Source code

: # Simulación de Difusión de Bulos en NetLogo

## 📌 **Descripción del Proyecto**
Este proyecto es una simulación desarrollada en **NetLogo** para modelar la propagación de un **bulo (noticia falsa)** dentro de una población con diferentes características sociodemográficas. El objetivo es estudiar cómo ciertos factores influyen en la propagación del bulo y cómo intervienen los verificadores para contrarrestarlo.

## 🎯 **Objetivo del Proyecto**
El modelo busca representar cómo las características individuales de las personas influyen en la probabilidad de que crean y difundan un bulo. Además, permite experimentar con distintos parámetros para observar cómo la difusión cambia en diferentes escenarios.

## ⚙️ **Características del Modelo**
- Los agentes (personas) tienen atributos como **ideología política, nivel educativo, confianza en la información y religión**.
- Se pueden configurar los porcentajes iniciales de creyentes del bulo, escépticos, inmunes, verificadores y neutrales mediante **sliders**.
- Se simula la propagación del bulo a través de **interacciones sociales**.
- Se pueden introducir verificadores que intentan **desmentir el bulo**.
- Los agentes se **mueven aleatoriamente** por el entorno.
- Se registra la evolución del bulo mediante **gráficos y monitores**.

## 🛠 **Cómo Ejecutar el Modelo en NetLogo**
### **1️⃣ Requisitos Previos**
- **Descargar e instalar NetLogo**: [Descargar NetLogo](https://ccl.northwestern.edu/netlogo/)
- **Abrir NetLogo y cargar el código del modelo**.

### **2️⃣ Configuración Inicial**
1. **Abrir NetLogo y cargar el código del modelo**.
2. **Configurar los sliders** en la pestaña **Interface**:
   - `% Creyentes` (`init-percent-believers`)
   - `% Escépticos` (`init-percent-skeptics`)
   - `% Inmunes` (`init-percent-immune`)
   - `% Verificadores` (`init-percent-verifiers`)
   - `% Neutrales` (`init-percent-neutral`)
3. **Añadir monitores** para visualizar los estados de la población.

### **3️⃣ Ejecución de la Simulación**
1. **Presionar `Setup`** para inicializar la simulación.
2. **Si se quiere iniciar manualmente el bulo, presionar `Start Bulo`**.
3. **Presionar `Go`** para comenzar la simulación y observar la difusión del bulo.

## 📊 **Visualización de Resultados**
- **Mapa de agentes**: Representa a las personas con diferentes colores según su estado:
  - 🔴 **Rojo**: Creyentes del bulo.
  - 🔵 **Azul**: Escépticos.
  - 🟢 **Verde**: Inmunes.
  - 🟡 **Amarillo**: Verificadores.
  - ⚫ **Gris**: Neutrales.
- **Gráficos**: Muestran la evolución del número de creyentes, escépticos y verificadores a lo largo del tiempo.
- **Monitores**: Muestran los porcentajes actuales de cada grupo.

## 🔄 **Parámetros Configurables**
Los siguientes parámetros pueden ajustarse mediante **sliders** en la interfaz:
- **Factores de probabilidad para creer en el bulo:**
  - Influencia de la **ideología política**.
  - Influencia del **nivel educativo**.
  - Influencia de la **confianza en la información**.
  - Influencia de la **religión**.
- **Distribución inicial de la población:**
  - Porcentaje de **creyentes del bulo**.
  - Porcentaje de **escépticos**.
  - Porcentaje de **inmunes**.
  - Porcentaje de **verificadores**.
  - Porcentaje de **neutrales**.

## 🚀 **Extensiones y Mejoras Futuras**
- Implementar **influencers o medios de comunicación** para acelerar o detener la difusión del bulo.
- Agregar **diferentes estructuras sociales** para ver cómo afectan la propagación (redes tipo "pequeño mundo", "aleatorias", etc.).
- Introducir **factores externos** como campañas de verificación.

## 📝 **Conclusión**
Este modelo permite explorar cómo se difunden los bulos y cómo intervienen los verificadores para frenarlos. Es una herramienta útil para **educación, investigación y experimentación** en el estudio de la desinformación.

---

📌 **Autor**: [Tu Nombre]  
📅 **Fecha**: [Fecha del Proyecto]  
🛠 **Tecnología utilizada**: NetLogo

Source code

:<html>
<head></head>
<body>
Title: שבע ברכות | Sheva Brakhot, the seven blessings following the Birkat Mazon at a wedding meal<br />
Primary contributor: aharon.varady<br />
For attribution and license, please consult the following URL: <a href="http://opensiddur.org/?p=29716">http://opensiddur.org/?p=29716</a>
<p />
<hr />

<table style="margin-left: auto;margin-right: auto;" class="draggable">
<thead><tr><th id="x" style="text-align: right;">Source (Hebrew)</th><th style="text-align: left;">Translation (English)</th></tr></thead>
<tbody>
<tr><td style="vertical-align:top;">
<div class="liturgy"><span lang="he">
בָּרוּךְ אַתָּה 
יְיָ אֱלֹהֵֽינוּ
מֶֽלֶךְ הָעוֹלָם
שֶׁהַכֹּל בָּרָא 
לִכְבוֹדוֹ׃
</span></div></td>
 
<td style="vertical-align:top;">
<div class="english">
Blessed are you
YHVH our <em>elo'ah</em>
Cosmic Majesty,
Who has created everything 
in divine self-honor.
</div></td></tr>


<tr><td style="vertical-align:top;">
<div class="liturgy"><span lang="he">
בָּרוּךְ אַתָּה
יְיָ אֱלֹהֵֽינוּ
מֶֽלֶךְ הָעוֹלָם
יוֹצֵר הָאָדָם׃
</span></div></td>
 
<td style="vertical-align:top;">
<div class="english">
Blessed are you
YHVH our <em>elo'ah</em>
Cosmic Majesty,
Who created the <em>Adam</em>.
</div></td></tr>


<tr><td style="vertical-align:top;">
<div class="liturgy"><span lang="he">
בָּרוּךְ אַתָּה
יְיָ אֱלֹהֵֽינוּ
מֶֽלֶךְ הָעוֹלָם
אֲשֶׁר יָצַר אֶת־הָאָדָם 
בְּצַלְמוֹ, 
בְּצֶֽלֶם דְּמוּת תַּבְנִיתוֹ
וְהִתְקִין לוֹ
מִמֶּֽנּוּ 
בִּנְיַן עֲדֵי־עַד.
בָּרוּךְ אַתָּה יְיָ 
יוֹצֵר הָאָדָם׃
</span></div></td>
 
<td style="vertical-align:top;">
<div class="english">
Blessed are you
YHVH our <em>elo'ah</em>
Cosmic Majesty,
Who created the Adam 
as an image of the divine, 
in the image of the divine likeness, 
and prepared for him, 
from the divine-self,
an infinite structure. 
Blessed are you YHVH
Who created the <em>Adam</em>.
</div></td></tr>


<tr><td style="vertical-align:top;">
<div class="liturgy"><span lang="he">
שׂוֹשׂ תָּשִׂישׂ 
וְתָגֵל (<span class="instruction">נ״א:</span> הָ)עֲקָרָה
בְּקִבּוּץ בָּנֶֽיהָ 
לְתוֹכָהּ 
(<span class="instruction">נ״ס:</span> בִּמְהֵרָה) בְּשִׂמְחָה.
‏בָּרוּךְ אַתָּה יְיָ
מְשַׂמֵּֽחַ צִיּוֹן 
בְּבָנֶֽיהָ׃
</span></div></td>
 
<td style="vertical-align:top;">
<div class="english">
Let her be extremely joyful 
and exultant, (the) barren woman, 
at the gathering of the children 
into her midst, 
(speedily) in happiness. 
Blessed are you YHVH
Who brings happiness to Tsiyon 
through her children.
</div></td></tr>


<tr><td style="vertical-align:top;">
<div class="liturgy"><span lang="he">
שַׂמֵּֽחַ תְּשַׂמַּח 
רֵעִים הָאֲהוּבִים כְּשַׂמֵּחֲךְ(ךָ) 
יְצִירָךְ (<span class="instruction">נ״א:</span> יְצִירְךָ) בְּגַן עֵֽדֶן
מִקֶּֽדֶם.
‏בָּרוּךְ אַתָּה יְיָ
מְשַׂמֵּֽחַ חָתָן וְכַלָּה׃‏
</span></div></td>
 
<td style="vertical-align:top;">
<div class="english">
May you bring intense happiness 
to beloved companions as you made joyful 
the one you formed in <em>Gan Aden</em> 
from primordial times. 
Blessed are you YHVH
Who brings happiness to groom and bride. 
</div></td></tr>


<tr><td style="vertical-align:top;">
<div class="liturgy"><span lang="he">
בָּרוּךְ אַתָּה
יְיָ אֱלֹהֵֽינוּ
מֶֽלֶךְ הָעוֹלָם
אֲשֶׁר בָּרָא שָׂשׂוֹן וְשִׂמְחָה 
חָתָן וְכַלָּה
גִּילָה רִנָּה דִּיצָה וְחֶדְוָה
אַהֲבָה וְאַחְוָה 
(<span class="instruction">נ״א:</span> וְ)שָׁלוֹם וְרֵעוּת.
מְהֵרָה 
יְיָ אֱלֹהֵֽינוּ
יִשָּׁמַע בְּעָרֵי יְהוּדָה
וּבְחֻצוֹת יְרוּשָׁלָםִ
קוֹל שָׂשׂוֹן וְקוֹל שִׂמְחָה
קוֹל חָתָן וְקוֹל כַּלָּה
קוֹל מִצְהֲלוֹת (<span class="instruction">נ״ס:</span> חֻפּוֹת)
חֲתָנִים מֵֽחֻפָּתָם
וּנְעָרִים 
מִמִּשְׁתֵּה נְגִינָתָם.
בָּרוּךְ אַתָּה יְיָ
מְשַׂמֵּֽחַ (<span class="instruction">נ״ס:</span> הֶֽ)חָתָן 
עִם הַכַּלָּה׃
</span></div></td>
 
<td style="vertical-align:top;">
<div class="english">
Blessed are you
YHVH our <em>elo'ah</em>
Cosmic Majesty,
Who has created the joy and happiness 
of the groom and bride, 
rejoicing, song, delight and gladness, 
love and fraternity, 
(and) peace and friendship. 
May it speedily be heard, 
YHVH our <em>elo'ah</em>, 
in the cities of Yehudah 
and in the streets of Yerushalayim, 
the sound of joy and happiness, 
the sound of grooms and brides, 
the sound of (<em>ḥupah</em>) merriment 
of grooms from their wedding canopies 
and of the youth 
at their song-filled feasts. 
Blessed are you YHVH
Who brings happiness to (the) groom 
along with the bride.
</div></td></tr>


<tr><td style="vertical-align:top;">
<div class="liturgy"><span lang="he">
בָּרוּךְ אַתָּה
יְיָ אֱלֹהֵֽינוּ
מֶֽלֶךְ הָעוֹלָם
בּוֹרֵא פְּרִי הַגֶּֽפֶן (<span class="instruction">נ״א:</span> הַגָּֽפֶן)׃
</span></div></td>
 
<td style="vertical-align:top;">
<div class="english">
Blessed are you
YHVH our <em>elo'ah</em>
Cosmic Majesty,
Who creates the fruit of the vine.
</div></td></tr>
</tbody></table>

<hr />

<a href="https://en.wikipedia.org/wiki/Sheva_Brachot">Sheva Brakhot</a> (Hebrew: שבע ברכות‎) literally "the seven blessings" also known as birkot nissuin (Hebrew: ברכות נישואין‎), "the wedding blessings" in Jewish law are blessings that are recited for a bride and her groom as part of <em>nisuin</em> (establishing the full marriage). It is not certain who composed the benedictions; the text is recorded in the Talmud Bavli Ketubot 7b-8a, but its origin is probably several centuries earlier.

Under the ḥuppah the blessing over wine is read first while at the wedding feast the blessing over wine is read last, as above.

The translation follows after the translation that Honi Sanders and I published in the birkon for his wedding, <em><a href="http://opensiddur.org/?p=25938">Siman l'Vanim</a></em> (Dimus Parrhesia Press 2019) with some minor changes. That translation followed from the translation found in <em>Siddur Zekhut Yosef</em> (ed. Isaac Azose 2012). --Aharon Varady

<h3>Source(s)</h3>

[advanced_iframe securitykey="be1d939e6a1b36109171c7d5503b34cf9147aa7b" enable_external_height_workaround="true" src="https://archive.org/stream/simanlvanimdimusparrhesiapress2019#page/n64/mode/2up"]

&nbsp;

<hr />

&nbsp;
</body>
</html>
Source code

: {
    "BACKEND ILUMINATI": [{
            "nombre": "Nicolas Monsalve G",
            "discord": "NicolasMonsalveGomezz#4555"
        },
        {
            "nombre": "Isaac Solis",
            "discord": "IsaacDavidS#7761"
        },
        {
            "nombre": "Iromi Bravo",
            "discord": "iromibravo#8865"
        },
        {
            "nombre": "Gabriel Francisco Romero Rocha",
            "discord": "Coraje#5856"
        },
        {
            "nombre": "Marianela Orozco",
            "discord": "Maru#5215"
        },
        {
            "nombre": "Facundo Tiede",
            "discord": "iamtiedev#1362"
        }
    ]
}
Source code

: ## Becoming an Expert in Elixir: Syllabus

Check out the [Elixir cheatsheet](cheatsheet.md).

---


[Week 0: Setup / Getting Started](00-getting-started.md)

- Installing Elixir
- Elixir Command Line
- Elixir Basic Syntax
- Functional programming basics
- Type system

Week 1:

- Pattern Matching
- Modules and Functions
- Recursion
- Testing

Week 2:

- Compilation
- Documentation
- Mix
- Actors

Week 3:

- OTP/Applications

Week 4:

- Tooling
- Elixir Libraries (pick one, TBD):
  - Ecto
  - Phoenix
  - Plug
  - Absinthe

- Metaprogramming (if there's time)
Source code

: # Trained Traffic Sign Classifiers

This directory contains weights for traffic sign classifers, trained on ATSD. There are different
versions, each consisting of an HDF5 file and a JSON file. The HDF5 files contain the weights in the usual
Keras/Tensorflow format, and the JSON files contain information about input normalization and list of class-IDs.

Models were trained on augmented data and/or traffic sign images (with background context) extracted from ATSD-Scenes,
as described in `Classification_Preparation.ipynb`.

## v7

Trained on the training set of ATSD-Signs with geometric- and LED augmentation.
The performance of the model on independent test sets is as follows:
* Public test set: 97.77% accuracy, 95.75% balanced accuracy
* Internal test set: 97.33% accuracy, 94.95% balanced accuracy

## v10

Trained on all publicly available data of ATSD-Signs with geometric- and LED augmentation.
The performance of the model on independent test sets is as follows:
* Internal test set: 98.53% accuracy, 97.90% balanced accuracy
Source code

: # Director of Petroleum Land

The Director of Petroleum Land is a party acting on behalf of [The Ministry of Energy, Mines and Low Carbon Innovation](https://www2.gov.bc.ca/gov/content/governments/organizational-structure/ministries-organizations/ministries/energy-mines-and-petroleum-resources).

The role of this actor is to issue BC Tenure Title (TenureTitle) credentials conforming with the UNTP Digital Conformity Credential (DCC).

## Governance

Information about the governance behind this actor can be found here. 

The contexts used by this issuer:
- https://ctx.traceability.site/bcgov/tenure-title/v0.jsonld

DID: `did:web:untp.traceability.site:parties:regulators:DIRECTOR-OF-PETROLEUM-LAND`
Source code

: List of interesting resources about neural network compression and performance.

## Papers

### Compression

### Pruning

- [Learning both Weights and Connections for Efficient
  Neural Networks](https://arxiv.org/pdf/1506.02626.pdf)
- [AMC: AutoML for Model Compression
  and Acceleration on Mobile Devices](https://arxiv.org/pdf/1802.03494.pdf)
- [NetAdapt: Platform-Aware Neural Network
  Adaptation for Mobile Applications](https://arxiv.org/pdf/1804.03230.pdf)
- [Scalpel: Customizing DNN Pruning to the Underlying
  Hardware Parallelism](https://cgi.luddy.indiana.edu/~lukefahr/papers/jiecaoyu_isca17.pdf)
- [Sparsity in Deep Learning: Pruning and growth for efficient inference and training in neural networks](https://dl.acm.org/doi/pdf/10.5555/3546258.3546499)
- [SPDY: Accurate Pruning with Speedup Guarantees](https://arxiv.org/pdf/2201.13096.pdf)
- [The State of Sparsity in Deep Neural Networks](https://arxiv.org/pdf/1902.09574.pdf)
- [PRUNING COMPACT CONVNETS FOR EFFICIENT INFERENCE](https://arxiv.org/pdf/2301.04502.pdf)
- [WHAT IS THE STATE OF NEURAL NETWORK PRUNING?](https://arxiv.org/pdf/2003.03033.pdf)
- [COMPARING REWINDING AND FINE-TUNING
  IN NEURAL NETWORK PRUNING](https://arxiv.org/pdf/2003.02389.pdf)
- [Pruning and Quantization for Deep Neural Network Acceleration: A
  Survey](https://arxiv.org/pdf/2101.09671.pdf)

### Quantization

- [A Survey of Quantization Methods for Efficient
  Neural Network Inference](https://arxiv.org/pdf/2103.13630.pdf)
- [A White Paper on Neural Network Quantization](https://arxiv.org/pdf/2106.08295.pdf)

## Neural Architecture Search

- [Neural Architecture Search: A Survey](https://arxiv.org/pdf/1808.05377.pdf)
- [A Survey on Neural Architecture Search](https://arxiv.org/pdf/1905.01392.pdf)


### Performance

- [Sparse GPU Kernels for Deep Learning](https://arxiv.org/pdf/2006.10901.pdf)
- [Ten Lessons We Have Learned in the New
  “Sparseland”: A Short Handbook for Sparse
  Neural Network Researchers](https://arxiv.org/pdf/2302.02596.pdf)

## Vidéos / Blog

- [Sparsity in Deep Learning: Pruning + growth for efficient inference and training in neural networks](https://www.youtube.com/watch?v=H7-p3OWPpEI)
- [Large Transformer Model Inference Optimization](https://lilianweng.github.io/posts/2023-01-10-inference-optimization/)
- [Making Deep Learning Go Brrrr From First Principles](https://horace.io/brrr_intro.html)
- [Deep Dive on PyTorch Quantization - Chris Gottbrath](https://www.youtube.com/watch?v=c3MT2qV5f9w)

======

• WHAT THIS TASK INVOLVES: Out of the data above, set down the lines from the one with "to beloved companions as you made joyful" to the one with "יִשָּׁמַע בְּעָרֵי יְהוּדָה", both included, exactly as written and with no additions.

• EXERCISE RESULT:
to beloved companions as you made joyful 
the one you formed in <em>Gan Aden</em> 
from primordial times. 
Blessed are you YHVH
Who brings happiness to groom and bride. 
</div></td></tr>


<tr><td style="vertical-align:top;">
<div class="liturgy"><span lang="he">
בָּרוּךְ אַתָּה
יְיָ אֱלֹהֵֽינוּ
מֶֽלֶךְ הָעוֹלָם
אֲשֶׁר בָּרָא שָׂשׂוֹן וְשִׂמְחָה 
חָתָן וְכַלָּה
גִּילָה רִנָּה דִּיצָה וְחֶדְוָה
אַהֲבָה וְאַחְוָה 
(<span class="instruction">נ״א:</span> וְ)שָׁלוֹם וְרֵעוּת.
מְהֵרָה 
יְיָ אֱלֹהֵֽינוּ
יִשָּׁמַע בְּעָרֵי יְהוּדָה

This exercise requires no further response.